Constant such that $\max\left(\frac{5}{5-3c},\frac{5b}{5-3d}\right)\geq k\cdot\frac{2+3b}{5-c-2d}$

The original problem is equivalent to finding the minimum value of $$ \max (\frac{5}{5-3c}, \frac{5b}{5-3d}) \cdot \frac{5-c-2d}{2+3b} $$ in the region $\{(b, c, d) \mid 0 \leq b \leq 1 \wedge 0 \leq c \leq d \leq 1\}$. We consider two cases below, namely,

  • Case 1: $\frac{5}{5-3c} \leq \frac{5b}{5-3d}$;

  • Case 2: $\frac{5}{5-3c} \geq \frac{5b}{5-3d}$.


Case 1: The problem can be stated as \begin{align} \text{minimize}\quad & f(b, c, d) = \frac{5-c-2d}{5-3d}\cdot \frac{5b}{2+3b} \\ \text{subject to}\quad & b \geq \frac{5-3d}{5-3c} \quad\quad (\text{by the condition of Case 1}) \\ & 0 \leq b \leq 1 \\ & 0 \leq c \leq d \leq 1 \end{align} Note that the term $\frac{5b}{2+3b} = \frac{5}{3} - \frac{10}{6+9b}$ in $f(b, c, d)$ is a strictly increasing function of $b$. To minimize $f(b, c, d)$, $b$ should be minimized, for fixed $c$ and $d$. Therefore, $$b = \frac{5-3d}{5-3c} \tag{1}$$ Substituting $b$ with (1) in $f$, we obtain that $$ f(b, c, d) = \frac{25-5c-10d}{25-6c-9d} = \frac{5}{6} + \frac{\frac{25}{6} - \frac{15}{6}d}{25 - 6c - 9d} $$ For fixed $d$, $f(b, c, d)$ is minimized when $c$ is minimized, i.e., $c = 0$. We further obtain that $$ f(b, c, d) = \frac{5}{6} + \frac{\frac{25}{6} - \frac{15}{6}d}{25 - 9d} = \frac{5}{6} + \frac{5}{18} - \frac{\frac{50}{18}}{25-9d} $$ Setting $d = 1$, we obtain the minimum value $\frac{5}{6} + \frac{5}{18} - \frac{50}{18\cdot16} = \frac{15}{16}$.

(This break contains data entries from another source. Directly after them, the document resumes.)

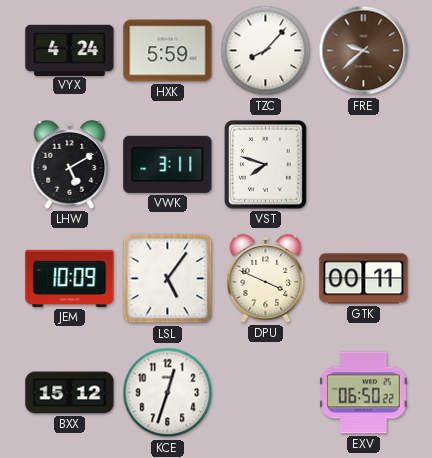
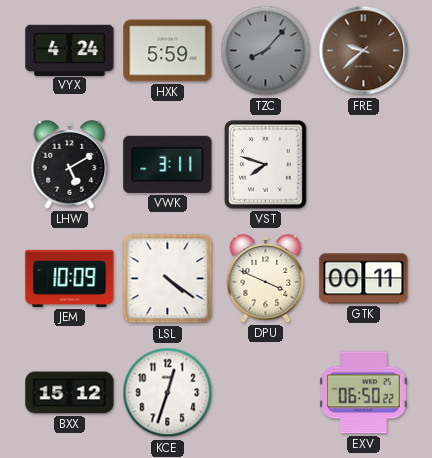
TZC dial: white -> grey
LSL: 5:06 -> 4:21
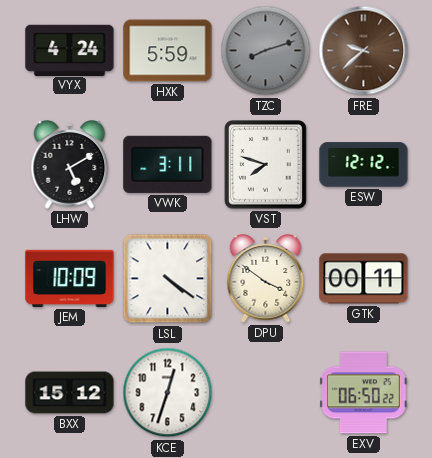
TZC: 8:07 -> 8:12
ESW: none -> 12:12
DPU: 3:49 -> 3:51
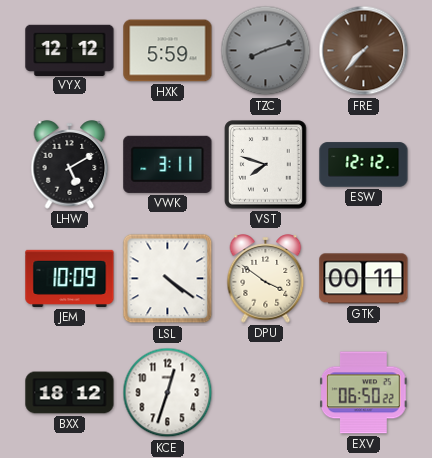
VYX: 4:24 -> 12:12
FRE: 9:38 -> 7:37
BXX: 15:12 -> 18:12
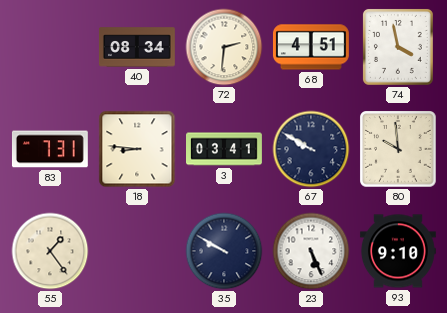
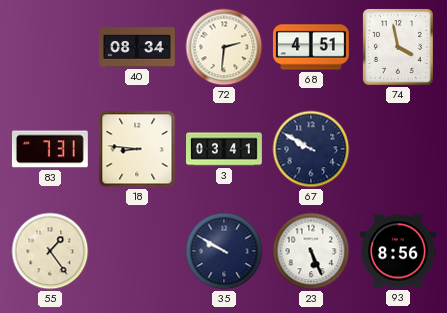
80: 9:59 -> none
93: 9:10 -> 8:56
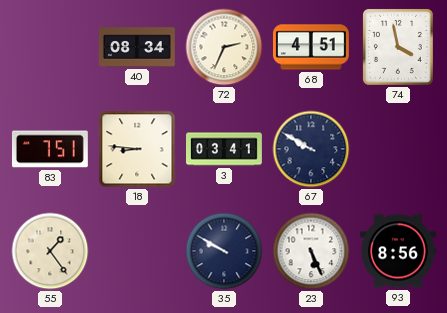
72: 2:31 -> 2:34
83: 7:31 -> 7:51
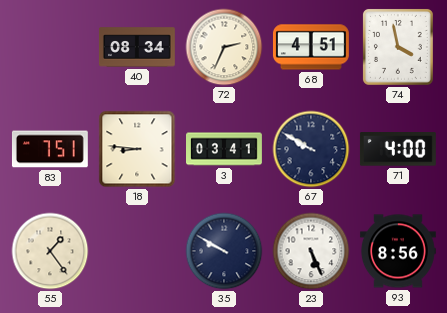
71: none -> 4:00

Case 2: The problem can be stated as: \begin{align} \text{minimize}\quad & g(b, c, d) = \frac{5-c-2d}{5-3c}\cdot \frac{5}{2+3b} \\ \text{subject to}\quad & b \leq \frac{5-3d}{5-3c} \quad\quad (\text{by the condition of Case 2}) \\ & 0 \leq b \leq 1 \\ & 0 \leq c \leq d \leq 1 \end{align} and the solution is similar to that of Case 1. First, the term $\frac{5}{2+3b}$ is a strictly decreasing function of $b$. Thus, we set $b = \frac{5-3d}{5-3c}$ and obtain $$ g(b, c, d) = \frac{25-5c-10d}{25-6c-9d} $$ which is the same function as that in Case 1. So the minimum value is still $\frac{15}{16}$.